Review: Going Up

Upside of intellectual life


By Frederic Raphael
The Robson Press, £25

Frederic Raphael's engaging new memoir tells us of his early years: "going up" to Cambridge and then, bit by bit, in the literary and cultural worlds to which he aspired.

The first thing to say is that I found the book a real page-turner. The second is that the highly cerebral author of The Glittering Prizes and much else would never resort, as I have just done, to lazy cliché; au contraire, he is more likely to display the ubiquitous eschewal à la fois of both intellectual and verbal indolence.

I caricature of course. But so does he: sharply, wittily, allusively. Thus, the "hermetic habits" of Jonathan Miller "never inhibited him from retreating into any available limelight", while Bernard Levin, after noting in the Spectator that there was no longer any antisemitism in Britain, had turned from "yesterday's Taper into today's Doctor Pangloss".

Raphael tells us of his trials and triumphs while growing (and going) up, of tensions with his parents, of early amatory and intellectual struggles, of his travels, of playing bridge (his "regular drug") and of his love for "Beetle", who later becomes his wife. Determined to make his mark as a writer, he gradually comes to the attention of such literary power brokers as Kenneth Tynan, Karl Miller and Tom Maschler, and we read en passant about "Bertie" Russell, "Morgan" Forster, "Larry" Olivier and many another grandee of the time.

Finding a true identity was no easy matter for this American, British, Jewish writer

Yet Raphael recognises that he is at heart something of a loner, more at home when observing the glitterati than when mixing with them. As for his own work, here too he is a shrewd, almost merciless observer acknowledging that, for all his "lust to be eligible for print", much of his early writing proved "jejune" and his first novel a "nugatory squib".

Finding a true identity was no easy matter for this American-born, British-raised, Jewish writer. Raphael seems to feel fully at home only when close to the Mediterranean and the book ends with his acquisition of a house on a remote Greek island. "Greece," he writes, "became my Zion."

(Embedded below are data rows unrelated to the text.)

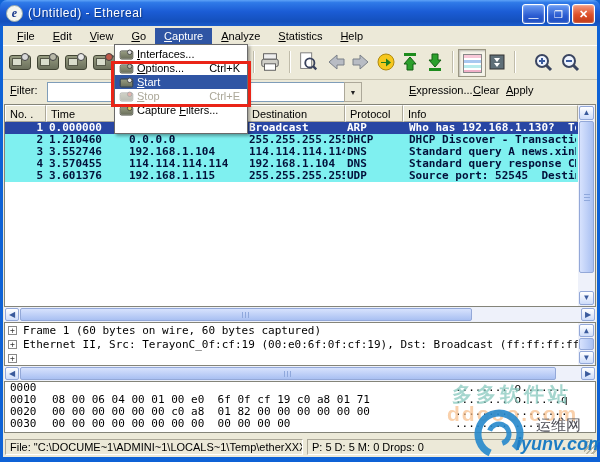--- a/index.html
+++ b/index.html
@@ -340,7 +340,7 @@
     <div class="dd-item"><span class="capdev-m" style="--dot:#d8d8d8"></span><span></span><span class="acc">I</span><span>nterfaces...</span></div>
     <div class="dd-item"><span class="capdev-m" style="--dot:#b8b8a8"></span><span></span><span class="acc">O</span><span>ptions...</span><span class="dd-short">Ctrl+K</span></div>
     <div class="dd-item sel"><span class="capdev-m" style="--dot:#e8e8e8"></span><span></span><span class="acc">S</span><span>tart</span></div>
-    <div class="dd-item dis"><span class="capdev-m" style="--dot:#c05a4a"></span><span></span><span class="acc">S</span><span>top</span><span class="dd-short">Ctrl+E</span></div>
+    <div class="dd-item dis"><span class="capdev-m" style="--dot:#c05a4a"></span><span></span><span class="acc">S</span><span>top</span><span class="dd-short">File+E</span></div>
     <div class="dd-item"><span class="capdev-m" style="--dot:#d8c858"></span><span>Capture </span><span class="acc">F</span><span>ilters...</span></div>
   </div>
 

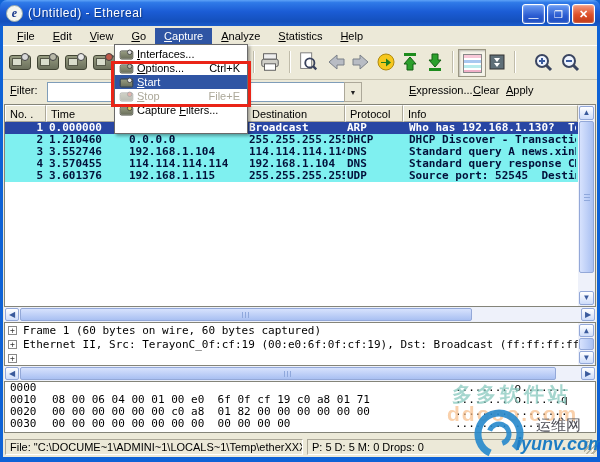--- a/index.html
+++ b/index.html
@@ -44,7 +44,7 @@
   
   .pane{background:#fff;border:1px solid #848479;box-sizing:border-box;position:absolute;left:1px;width:592px;overflow:hidden;}
   .pktlist{top:78px;height:203px;}
-  .pl-header{position:absolute;left:0;top:0;right:17px;height:17px;display:flex;}
+  .pl-header{position:absolute;left:0;top:0;right:17px;height:17px;display:flex;text-align:center;}
   .pl-h{background:#ece9d8;border-top:1px solid #fff;border-left:1px solid #fff;border-right:1px solid #aca899;border-bottom:1px solid #aca899;
     box-sizing:border-box;padding:2px 0 0 4px;white-space:nowrap;overflow:hidden;font-size:11px;}
   .rows{position:absolute;left:0;top:17px;right:17px;bottom:0;

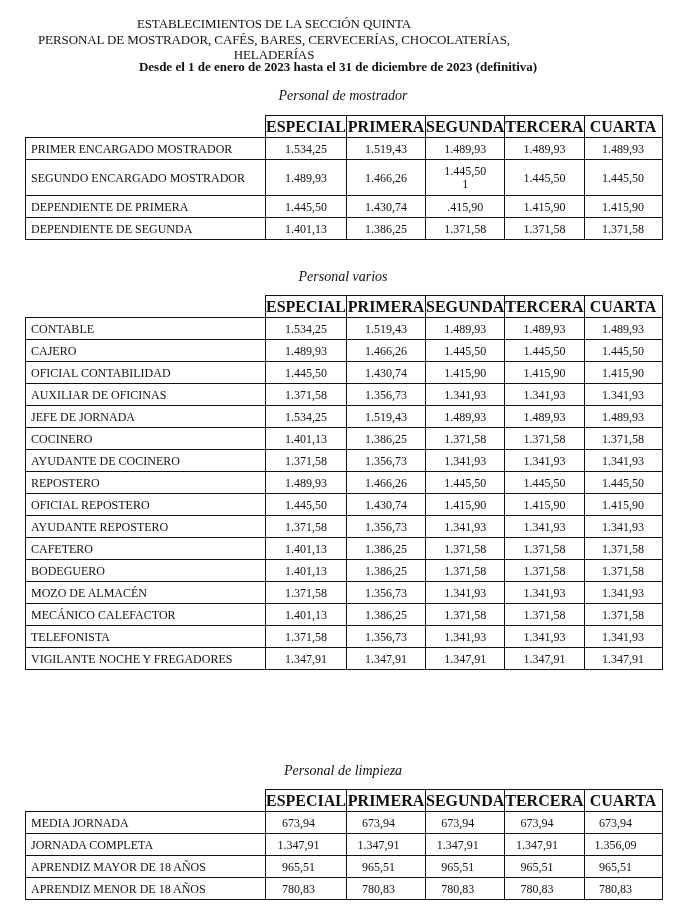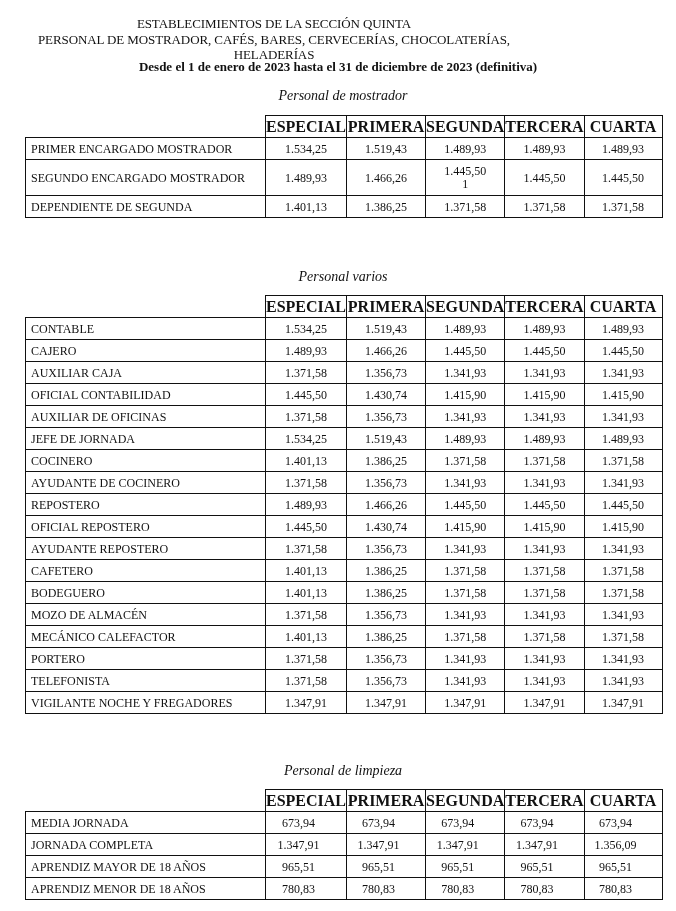--- a/index.html
+++ b/index.html
@@ -135,6 +135,14 @@
         <td class="val">1.445,50</td>
       </tr>
       <tr>
+        <td class="label">DEPENDIENTE DE PRIMERA</td>
+        <td class="val">1.445,50</td>
+        <td class="val">1.430,74</td>
+        <td class="val">.415,90</td>
+        <td class="val">1.415,90</td>
+        <td class="val">1.415,90</td>
+      </tr>
+      <tr>
         <td class="label">DEPENDIENTE DE SEGUNDA</td>
         <td class="val">1.401,13</td>
         <td class="val">1.386,25</td>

Deeply conscious of his Jewishness, yet determined to transcend it, Raphael tells good Jewish jokes, is sensitive to instances of antisemitism and includes among his dramatis personae the likes of Victor Gollancz, Wolf Mankowitz and Arnold Wesker. Yet his personal role model seems to have been that courtly, non-British-born, non-British-based yet archetypally British novelist Somerset Maugham, whom the 23-year-old makes a pilgrimage to meet in the great man's villa at St Jean Cap Ferrat. Sixty years later, this memoir is sprinkled with reverential references to "Willie", "Mr Maugham"' and all stations in between.

The book is in some ways oddly produced. Its 26 short chapters are numbered (in Roman numerals) but untitled and there is no index while, for all Raphael's frequent and punctilious usage of foreign words and phrases, Hitler is the un-italicised, un-umlauted "Fuhrer". Perhaps such minor anomalies are indicative of an opinionated author who sees himself as "dolefully determined not to make concessions". If so, long may he continue to (not) do so. For Going Up is packed with vividly and often provocatively expressed close encounters of the intellectual kind enabling readers d'un certain age to relish the cultural nuggets of yesteryear.